Please copy out all of the entries below word for word, leaving out the pictures.

Information provided -

■ ■ ■ ■ ■

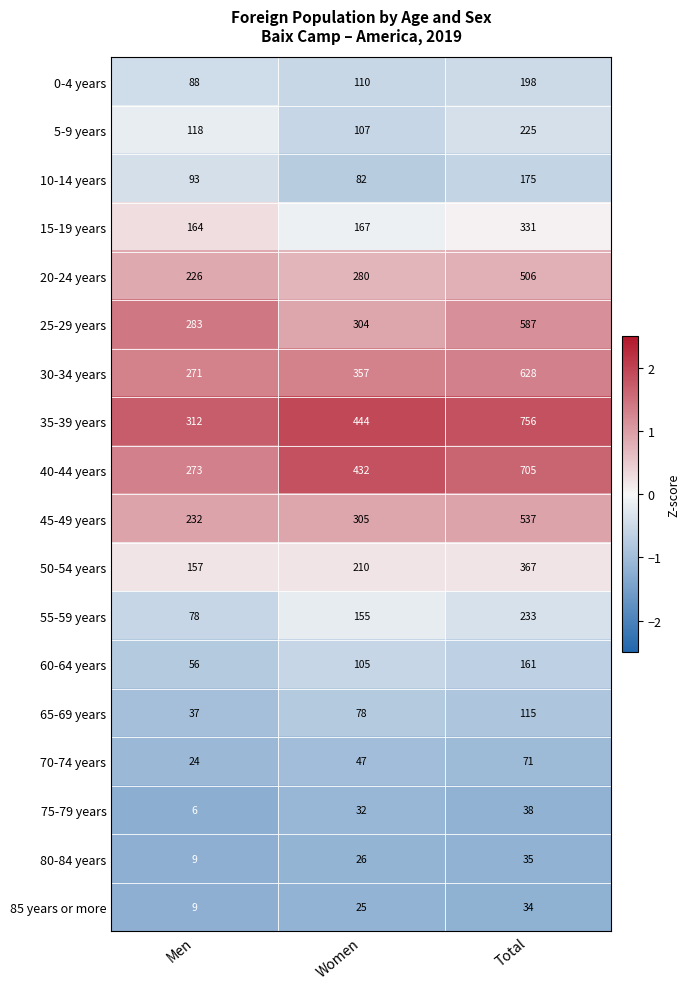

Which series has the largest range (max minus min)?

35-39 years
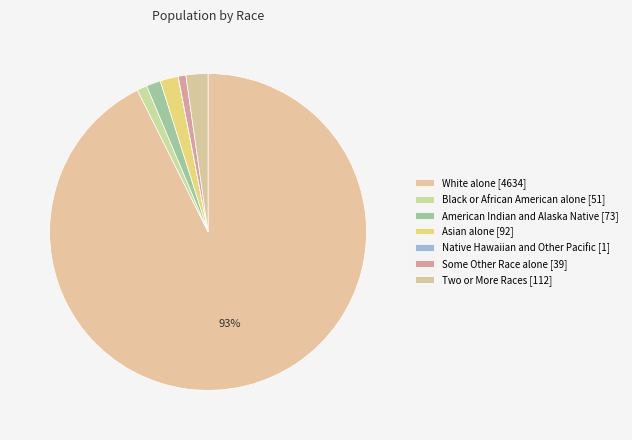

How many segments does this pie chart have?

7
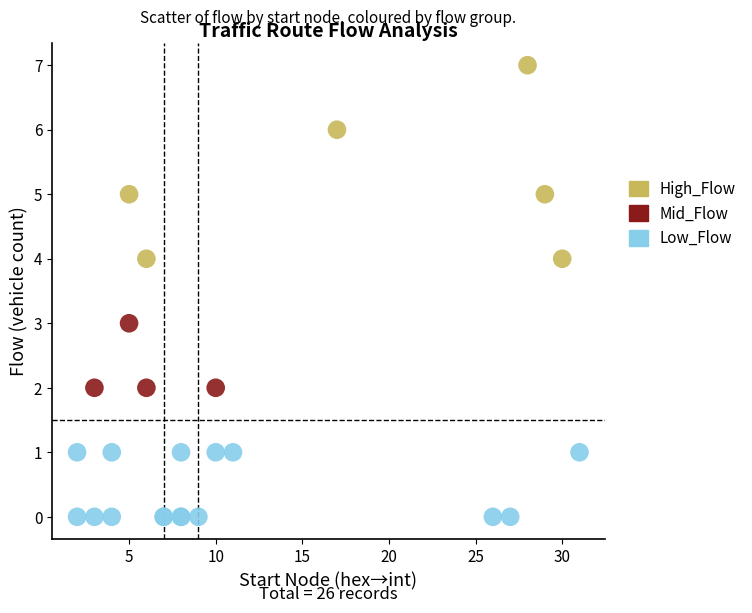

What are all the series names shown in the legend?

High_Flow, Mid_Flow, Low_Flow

■ ■ ■ ■ ■

Solution -
Which series has the largest range (max minus min)?

35-39 years

How many segments does this pie chart have?

7

What are all the series names shown in the legend?

High_Flow, Mid_Flow, Low_Flow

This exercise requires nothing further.